As at 31 December 2016 and 2015, claims related to utilities’ supply agreements and factoring agreements made by the counterparties to certain Group’s entities amounted to US$ nil (31 December 2014: approximately US$ 24 million and US$ 16 million, respectively).
b. Long-term purchase and sales contracts
In the normal course of business group companies enter into long-term purchase contracts for raw materials, and long-term sales contracts. These contracts allow for periodic adjustments in prices dependent on prevailing market conditions.
c. Capital commitments
At the reporting date the Group had contractual capital commitments of US$ 216 million (31 December 2015: 189 million; 31 December 2014: US$ 244 million).
The Group has insured the major part of its property and equipment to compensate for expenses arising from accidents. In addition, certain Group’s entities have insurance for business interruption on various basis, from reimbursement of certain fixed costs to a gross profit reimbursement and/or insurance of a third party liability in respect of property or environmental damage. The Group believes that, with respect to each of its production facilities, it maintains insurance at levels generally in line with the relevant local market standards. However, the Group does not have full insurance coverage.

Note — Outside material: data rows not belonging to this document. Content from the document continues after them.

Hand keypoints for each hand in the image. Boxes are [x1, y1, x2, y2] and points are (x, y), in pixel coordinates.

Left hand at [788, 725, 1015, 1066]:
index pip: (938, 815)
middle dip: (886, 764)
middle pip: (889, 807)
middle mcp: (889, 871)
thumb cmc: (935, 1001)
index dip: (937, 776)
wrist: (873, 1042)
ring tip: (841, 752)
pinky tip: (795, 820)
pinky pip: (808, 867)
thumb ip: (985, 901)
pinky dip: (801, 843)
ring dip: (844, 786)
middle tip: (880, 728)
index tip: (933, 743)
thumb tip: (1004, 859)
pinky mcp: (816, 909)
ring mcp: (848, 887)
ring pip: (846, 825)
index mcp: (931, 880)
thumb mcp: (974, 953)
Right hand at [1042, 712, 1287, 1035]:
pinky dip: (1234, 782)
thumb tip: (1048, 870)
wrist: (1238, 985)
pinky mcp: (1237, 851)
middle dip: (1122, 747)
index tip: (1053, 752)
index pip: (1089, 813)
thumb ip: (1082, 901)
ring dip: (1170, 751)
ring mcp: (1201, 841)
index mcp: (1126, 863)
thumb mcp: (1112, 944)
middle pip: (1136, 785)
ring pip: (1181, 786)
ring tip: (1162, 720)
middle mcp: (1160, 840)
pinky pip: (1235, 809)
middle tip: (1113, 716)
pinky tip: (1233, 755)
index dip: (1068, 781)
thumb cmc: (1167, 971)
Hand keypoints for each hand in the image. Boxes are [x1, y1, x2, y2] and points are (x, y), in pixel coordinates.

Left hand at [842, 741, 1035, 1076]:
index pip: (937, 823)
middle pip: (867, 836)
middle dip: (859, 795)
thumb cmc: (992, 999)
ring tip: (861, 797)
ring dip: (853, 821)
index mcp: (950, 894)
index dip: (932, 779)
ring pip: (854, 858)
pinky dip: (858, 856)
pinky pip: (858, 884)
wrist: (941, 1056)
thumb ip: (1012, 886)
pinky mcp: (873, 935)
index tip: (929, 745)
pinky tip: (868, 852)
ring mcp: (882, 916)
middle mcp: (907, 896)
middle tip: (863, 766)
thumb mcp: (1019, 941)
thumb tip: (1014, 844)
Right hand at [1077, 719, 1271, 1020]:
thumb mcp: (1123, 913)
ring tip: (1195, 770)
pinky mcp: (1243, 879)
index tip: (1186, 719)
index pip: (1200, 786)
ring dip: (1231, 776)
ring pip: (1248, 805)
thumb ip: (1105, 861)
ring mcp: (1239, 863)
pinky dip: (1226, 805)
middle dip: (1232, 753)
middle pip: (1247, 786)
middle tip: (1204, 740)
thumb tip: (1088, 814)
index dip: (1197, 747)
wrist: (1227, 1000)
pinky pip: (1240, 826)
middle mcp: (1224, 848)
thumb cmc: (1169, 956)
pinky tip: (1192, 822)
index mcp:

At the reporting date the Group had US$ 2 million (31 December 2015: US$ 3 million; 31 December 2014: US$ 15 million) of guarantees issued, including guarantees issued for related parties, of US$ 1 million (31 December 2015: US$ 1 million; 31 December 2014: US$ 4 million).
32. Subsequent event
In January 2017, the Group entered into a definitive agreement to sell to a third party 100% of the shares in Redaelli Tecna S.p.A., аn Italian steel company, included in the Severstal Russian Steel reporting segment. The preliminary cash consideration receivable by the Group under this sale agreement amounts to Euro 50 million (US$ 53 million at the transaction exchange rate date), subject to certain adjustments upon the deal closure. The expected loss on the disposal has been preliminary estimated at the amount of US$ 30 million and recognised in these consolidated financial statements as impairment of goodwill and property, plant and equipment in the amount of US$ 25 million and US$ 5 million, respectively.
The transaction has not been completed at the date of the issue of these consolidated financial statements.